WHAT YOU SHOULD DO: Copy every item below word for word, omitting the pictures.

Items drawn from a collection:
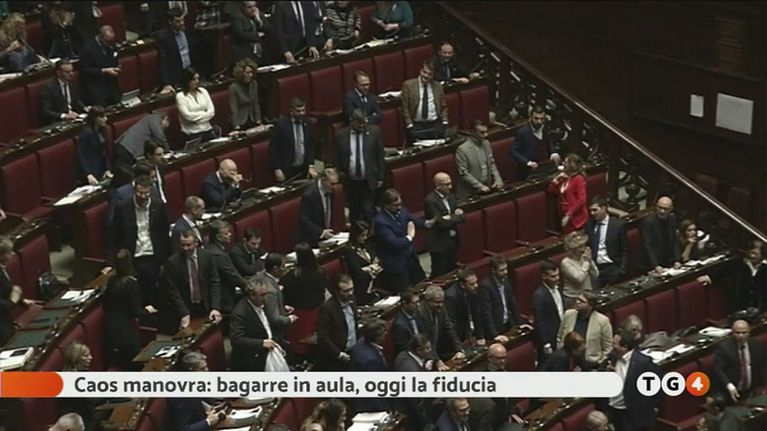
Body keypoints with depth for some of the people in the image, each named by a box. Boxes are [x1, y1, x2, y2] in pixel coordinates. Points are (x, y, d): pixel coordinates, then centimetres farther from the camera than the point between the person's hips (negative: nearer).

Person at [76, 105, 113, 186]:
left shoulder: (102, 130, 7)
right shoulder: (86, 132, -17)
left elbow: (105, 152, 11)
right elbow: (80, 155, -20)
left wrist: (107, 169, 0)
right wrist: (88, 175, -28)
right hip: (89, 170, -7)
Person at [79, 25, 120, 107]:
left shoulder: (110, 45, 5)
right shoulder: (88, 48, -13)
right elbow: (84, 70, -15)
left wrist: (117, 68, -2)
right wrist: (104, 71, -21)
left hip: (112, 88, 6)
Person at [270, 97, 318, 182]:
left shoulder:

EXERCISE SOLUTION:
Body keypoints with depth for some of the people in the image, each named by a box. Boxes are [x1, y1, x2, y2] in pixel coordinates. Points are (x, y, d): pixel coordinates, then centimetres farther from the camera than the point between the person's hips (negative: nearer).

Person at [76, 105, 113, 186]:
left shoulder: (102, 130, 7)
right shoulder: (86, 132, -17)
left elbow: (105, 152, 11)
right elbow: (80, 155, -20)
left wrist: (107, 169, 0)
right wrist: (88, 175, -28)
right hip: (89, 170, -7)
Person at [79, 25, 120, 107]:
left shoulder: (110, 45, 5)
right shoulder: (88, 48, -13)
right elbow: (84, 70, -15)
left wrist: (117, 68, -2)
right wrist: (104, 71, -21)
left hip: (112, 88, 6)
Person at [270, 97, 318, 182]:
left shoulder:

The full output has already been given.